Collection entries
______

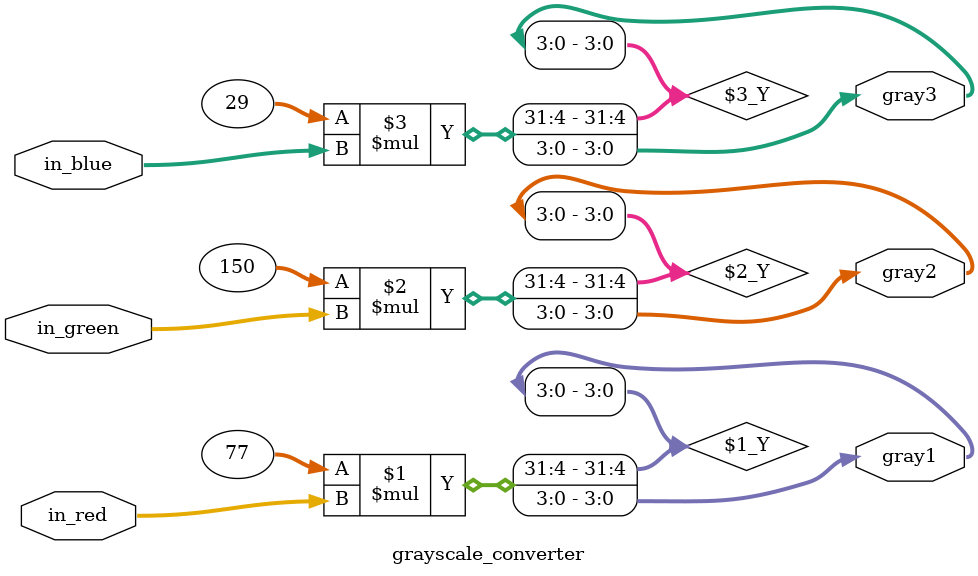
<source format=sv>
`timescale 1ns / 1ps

module grayscale_converter (
    input  logic [3:0] in_red,
    input  logic [3:0] in_green,
    input  logic [3:0] in_blue,
    output logic [3:0] gray1,
    output logic [3:0] gray2,
    output logic [3:0] gray3
);

    assign gray1 = 77 * in_red;
    assign gray2 = 150 * in_green;
    assign gray3 = 29 * in_blue;

endmodule

</source>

______

**Job:** Exact copies of all the entries, without any pictures, are what the answer must contain.

**Task result:**
<source format=sv>
`timescale 1ns / 1ps

module grayscale_converter (
    input  logic [3:0] in_red,
    input  logic [3:0] in_green,
    input  logic [3:0] in_blue,
    output logic [3:0] gray1,
    output logic [3:0] gray2,
    output logic [3:0] gray3
);

    assign gray1 = 77 * in_red;
    assign gray2 = 150 * in_green;
    assign gray3 = 29 * in_blue;

endmodule

</source>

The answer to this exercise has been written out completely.